Pants on the Ground

Wilson Gray hwgray at GMAIL.COM
Thu Jan 28 04:29:20 UTC 2010


It's just the usual half-assed bullshit, Neal. Nothing there is true
of Black English as a whole, with the possible single exception that
_your_ is almost always pronounced [yo] by all speakers, at least when
not delivering the State of The Union address.

Why it is that white people are unable to hear the pronunciation of
the "l" in "cool," etc. is a mystery to me. I've seen "cool"
represented by "coo' " in literature written by whites since I was in
high school in the '50's. When I was in the Army and Greg asked me to
teach him to pronounce "cool" as we Negroes (in those days) did, when
I said "cool", he repeated it as "coo," despite the fact that he was
listening to a native speaker in real life in real time.

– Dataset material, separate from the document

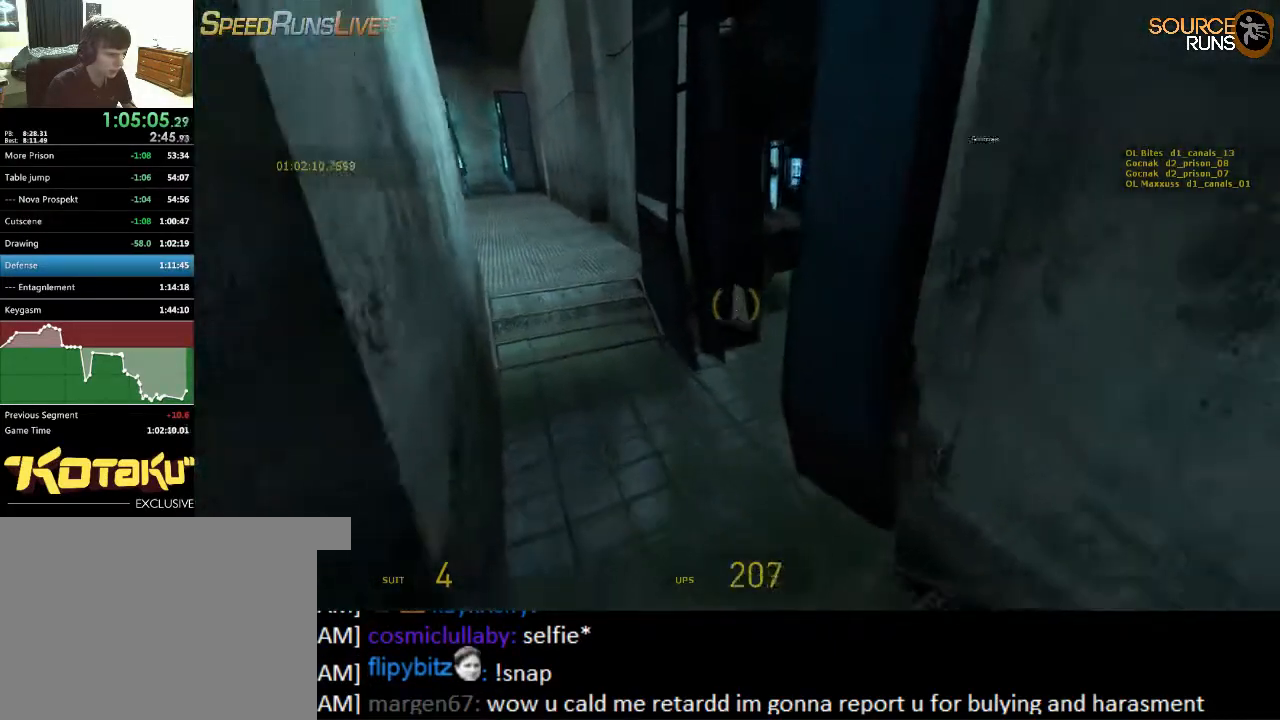
{"keys": [], "mouse": [], "events": [[200, "a", "down"], [267, "s", "up"], [300, "a", "up"]]}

OTOH, why do whites choose to pronounce "-ool" as "-oowul"? You have
no idea how messed-up that sounds! ;-)

In a beer commercial of the '80's, this pronunciation was gently
mocked. A nouveau-riche black athlete has his boyz from the old 'hood
over to his new Bel-Air crib. When he invites them to see "the
poo-wul," filled with cans of the advertised brand of beer, his
friends recoil in horror, echoing, "The 'poo-wul'?!!!"

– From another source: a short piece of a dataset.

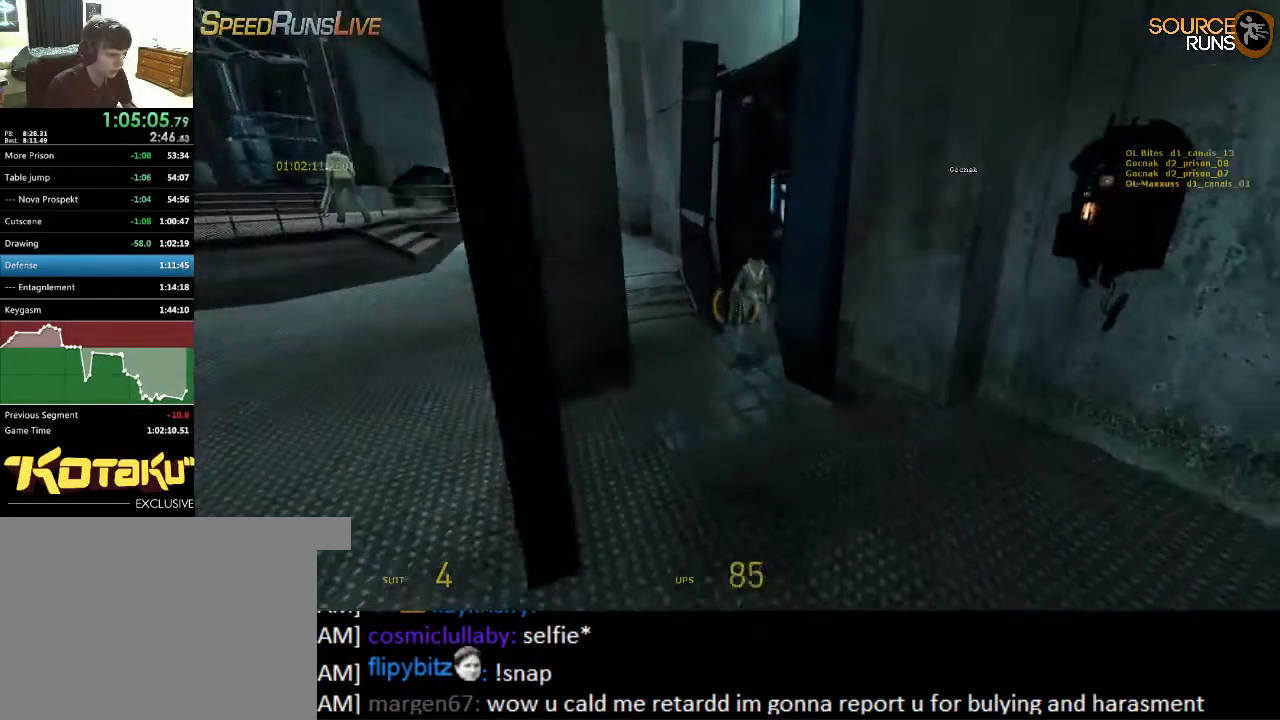
{"keys": [], "mouse": [], "events": []}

I wonder why it is that the BE "long T," as I call it, never makes the
various lists of reputed "features" of BE? I would have thought that,
like much else, the long T would be familiar from the old TV show, In
Living Color. Remember "Wanda" and her catchphrase, _I'm [rEt:@]
(ready to) go!_? I've heard it used by any number of people: my
father, a roommate, a broad selection of other family and friends,
random utter strangers on the street. When I think of my father,
"[pUt:] (Put it) on the table" pops into my mind. But, as In Living
Color's parody showed, the long T is "non-standard," or, as the fact
that I don't use it, though my father, who died seven years ago at 97,
did, old-fashioned or too "country." The former roommate who uses it
came to L.A. straight out of the tobacco [t at b&@k@] fields of North
Carolina. I, OTOH, spent almost the entirety of my
language-developmental years in urban, semi-Northern Saint Louis,
being embarrassed by my parents' Southern accents. (My father had
"wif, bofe," etc., but my mother, now 97, doesn't, having always used
the standard thorn.)

[BTW, even as I type, I'm watching a TV show on what's now known to
the greater world as "South-Central Los Angeles." The speech of
*every* black speaker is fully rhotic, with a single exception.
_Nigger_ always be pronounced only as "nigga." A major change, that.
When I moved to L.A. from Saint Louis in the '50's, it used to make my
flesh crawl to hear black Angeleños say r-ful "nigger," just like
white people. Fortunately, the mirror-image spelling-pronunciation,
"reggin," was hip, then, so that I didn't have to hear "nigger" even
from the bruz 'n' cuz, all the time. Unfortunately, the r-ful version
resurfaced, after "reggin" became stale. OTOH, according to the UD,
"reggin" is back, in white slang terms like _reggin weed_, meaning
something like "stale, low-THC, or otherwise worthless marijuana."]

-Wilson

On Wed, Jan 27, 2010 at 10:26 AM, nwhitman at ameritech.net
<nwhitman at ameritech.net> wrote:
> ---------------------- Information from the mail header -----------------------
> Sender:       American Dialect Society <ADS-L at LISTSERV.UGA.EDU>
> Poster:       "nwhitman at ameritech.net" <nwhitman at AMERITECH.NET>
> Subject:      Pants on the Ground
> -------------------------------------------------------------------------------
>
> New blog post, on several features of AAVE present in "Pants on the Ground" -- and one that's not, although a lot of people seem to think it is.
> http://literalminded.wordpress.com/2010/01/26/witcha-pants-on-the-ground/
>
> Neal Whitman
>
> ------------------------------------------------------------
> The American Dialect Society - http://www.americandialect.org
>



--
-Wilson
–––
All say, "How hard it is that we have to die!"––a strange complaint to
come from the mouths of people who have had to live.